■ **Extrait**
::::

« La Psyché entre amis, la naissance de la pensée, dans la conversation et la correspondance, est nécessaire aux artistes », écrit Hölderlin dans une lettre à Casimir Böhlendorff. Située (comme d’ailleurs l’amitié elle-même) entre intimité et socialité, la correspondance d’écrivain.e.s est en effet un exercice bienfaisant dans la mesure où elle donne la parole à la fois au moi social et au moi profond des épistolier.ères. La lettre, de plus, dans la mesure où elle suppose une forme de communication fondée sur l’absence de l’interlocuteur.trice, cultive tout en la contrariant la solitude du.de la créateur.trice… On songera ici à la sentence cruelle d’Ibsen citée par André Gide dans la préface à l’édition 1920 de Corydon : « Les amis, dit Ibsen, sont dangereux non point tant par ce qu’ils vous font faire, que par ce qu’ils vous empêchent de faire. » Ou encore à telle lettre de Proust à Emmanuel Berl, où l’auteur de la Recherche évoque l’amitié étrange qui le lie à Anna de Noailles : « Je la connais depuis très longtemps, je l’ai connue jeune fille. Je n’admire aucun écrivain plus qu’elle, j’ai pour elle une profonde amitié […]. Pourtant […] depuis quinze ans, je n’ai pas essayé de la voir trois fois »… Ce qui ne l’empêcha pas d’avoir une influence profonde sur son interlocutrice – témoin cet extrait de la préface que cette dernière écrit en 1931 au moment de publier leur correspondance : « Sans Marcel Proust, sans ses hymnes du matin, ses angélus du soir, qui me parvenaient en des enveloppes surchargées de taxes supplémentaires […] je n’eusse pas écrit les poèmes que la prédilection de Marcel Proust réclamait. Son éblouissante amitié m’a influencée, modifiée, comme seul en est capable un noble amour du verbe. » On pourra penser également à l’amitié qui lia (un temps) Sigmund Freud à Carl Gustav Jung, et qui fut, pour chacun des deux hommes, l’occasion de développer une sorte de monologue auto-analytique devant témoin : « Excusez cette longue lettre ; c’est en l’écrivant seulement que je suis parvenu à la conscience de moi », écrit ainsi Freud à Jung. L’objet de ce colloque est donc de répondre aux deux questions suivantes : quel rôle la correspondance (genre par excellence du dialogue et de la négociation) joue-t-elle dans la formation d’une amitié d’écrivain.e.s ? Et dans le même temps, quelles répercussions la formation de cette amitié peut-elle avoir sur l’œuvre des écrivain.e.s qu’elle unit ?

::::

■ **Données fournies**
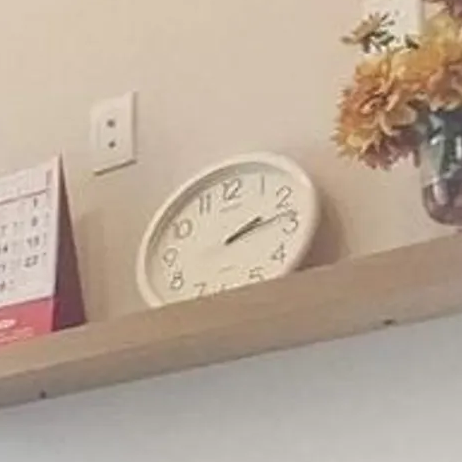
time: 2:12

::::

■ **Objectif**
Selon l'extrait, en quelle année Anna de Noailles écrit-elle la préface qui accompagne la publication de sa correspondance avec Proust ? Répondez en vous fondant sur l'extrait seul.

■ **Résultat de l'exercice**
En 1931.